Cecilia Sala è stata liberata e ieri è tornata a Roma a casa sua. Tutto è successo molto velocemente, dopo appena tre giorni dal viaggio lampo della premier Giorgia Meloni in quel di Mar-a-Lago, quartier generale del prossimo presidente degli Stati Uniti Donald Trump, ieri mattina la notizia:
È in volo l’aereo che riporta a casa Cecilia Sala da Teheran.
Grazie a un intenso lavoro sui canali diplomatici e di intelligence, la nostra connazionale è stata rilasciata dalle autorità iraniane e sta rientrando in Italia. Ho informato personalmente i genitori della giornalista…— Giorgia Meloni (@GiorgiaMeloni) January 8, 2025
L’affaire della giornalista italiana rinchiusa nel carcere di Evrin, a nord di Teheran, una prigione riservata soprattutto a dissidenti, giornalisti, attivisti e membri di minoranze etniche e religiose, era iniziata lo scorso 19 dicembre. Accusata da Teheran di nebulose «violazioni della legge islamica», la cattura della Sala era apparsa fin da subito legata a doppio filo con il fermo in Italia dell’ingegnere svizzero-iraniano Mohammad Abedini, arrestato a Milano su mandato degli Stati Uniti che ne chiedono l’estradizione in quanto sarebbe affiliato ai pasdaran di Teheran, coinvolto nel traffico di tecnologie indispensabili per il controllo dei droni.
La liberazione, inattesa, ieri mattina.

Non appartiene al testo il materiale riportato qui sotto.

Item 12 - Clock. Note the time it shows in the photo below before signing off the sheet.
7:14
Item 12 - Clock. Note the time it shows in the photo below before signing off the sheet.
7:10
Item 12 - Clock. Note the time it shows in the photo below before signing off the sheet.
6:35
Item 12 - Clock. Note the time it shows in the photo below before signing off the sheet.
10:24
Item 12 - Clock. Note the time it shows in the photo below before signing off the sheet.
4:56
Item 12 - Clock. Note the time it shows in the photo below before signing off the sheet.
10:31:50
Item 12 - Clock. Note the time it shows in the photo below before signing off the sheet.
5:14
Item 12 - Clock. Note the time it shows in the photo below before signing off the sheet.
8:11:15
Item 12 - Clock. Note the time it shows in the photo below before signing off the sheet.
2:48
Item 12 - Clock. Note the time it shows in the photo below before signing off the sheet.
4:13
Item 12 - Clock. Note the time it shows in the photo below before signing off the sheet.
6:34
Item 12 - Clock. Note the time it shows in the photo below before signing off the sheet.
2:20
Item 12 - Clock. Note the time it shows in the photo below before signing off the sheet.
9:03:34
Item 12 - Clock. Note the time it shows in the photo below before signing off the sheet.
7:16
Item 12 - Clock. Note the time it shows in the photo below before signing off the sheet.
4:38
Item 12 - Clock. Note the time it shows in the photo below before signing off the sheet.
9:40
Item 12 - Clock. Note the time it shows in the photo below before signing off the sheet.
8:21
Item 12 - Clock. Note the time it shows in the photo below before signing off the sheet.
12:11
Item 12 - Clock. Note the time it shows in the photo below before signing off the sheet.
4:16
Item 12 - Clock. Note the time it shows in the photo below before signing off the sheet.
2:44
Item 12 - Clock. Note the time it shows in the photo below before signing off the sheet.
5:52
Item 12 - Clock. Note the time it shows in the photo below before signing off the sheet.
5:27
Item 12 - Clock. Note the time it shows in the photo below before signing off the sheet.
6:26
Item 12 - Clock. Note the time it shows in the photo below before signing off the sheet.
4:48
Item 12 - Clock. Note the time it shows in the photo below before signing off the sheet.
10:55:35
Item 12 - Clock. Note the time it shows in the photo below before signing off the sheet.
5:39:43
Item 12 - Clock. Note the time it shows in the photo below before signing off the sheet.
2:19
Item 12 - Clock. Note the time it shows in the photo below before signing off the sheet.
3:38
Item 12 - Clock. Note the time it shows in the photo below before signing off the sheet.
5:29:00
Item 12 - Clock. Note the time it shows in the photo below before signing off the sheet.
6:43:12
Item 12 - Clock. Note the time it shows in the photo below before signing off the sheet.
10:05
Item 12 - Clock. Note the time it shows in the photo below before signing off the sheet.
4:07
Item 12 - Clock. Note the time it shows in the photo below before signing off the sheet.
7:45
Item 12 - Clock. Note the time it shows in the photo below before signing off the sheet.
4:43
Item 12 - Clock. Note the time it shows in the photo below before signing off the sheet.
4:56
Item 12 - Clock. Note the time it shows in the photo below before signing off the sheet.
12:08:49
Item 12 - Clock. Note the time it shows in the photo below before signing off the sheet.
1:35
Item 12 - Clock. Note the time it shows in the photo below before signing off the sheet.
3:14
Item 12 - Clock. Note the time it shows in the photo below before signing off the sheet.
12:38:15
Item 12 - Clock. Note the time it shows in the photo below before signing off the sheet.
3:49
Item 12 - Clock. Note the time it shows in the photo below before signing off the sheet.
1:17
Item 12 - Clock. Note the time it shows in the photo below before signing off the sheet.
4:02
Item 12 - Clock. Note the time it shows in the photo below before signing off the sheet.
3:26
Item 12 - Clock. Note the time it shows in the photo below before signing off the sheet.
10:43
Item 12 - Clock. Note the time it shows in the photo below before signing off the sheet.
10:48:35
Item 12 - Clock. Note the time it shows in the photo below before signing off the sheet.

A prelevare Cecilia Sala, non a caso, è andato Giovanni Caravelli, direttore dell’Aise, i nostri servizi di intelligence esteri, a bordo del Falcon 900 in dotazione alla Compagnia aeronautica italiana che fa capo ai servizi. Questo è il primo elemento da valutare per capire chi ha giocato ruoli determinanti nel risultato dell’operazione.
La liberazione di Sala, che deve essersi svolta in una triangolazione Italia-Iran-Stati Uniti, ha visto innanzitutto un ruolo fondamentale dei nostri servizi (coordinati dal sottosegretario Alfredo Mantovano), in quei tavoli «informali» in cui si negoziano appunto questo tipo di faccende, e in cui i nostri sono stati bravi nel trovare le chiavi giuste, insieme agli omologhi iraniani, per offrire alla politica la via d’uscita. Questi passaggi, ovviamente, sono ad oggi «segreti».
Ma l’altra figura determinante, lo riconoscono unanimi anche quelle opposizioni che fino a poche ore fa sbertucciavano il suo viaggio a Mar-a-Lago a vario titolo, è stata quella della premier Giorgia Meloni. Nel viaggio lampo negli Usa per incontrare Trump, come ha scritto il New York Times, la premier italiana ha «premuto aggressivamente» per la liberazione di Cecilia Sala. In che termini non si sa, ma certamente, come anche noi avevamo rilevato, saranno state trovate le modalità giuste per forzare un po’ la mano nei rapporti di “buon vicinato” con Washington.
Ora resta da capire, per inquadrare meglio tutta la faccenda, la sorte dell’ingegnere svizzero-iraniano Abedini. Ieri erano circolate voce di una sua imminente liberazione e rimpatrio in Iran, voci attribuite vicine al prossimo segretario di stato americano Rubio, ma finora senza esito.
Di certo c’è il successo indiscusso del lavoro coordinato di intelligence e di Palazzo Chigi, con un ruolo chiave della premier Meloni e del sottosegretario Alfredo Mantovano. Aver riportato a casa Cecilia Sala è un fatto contro cui, dicevano i latini, non valet argumentum.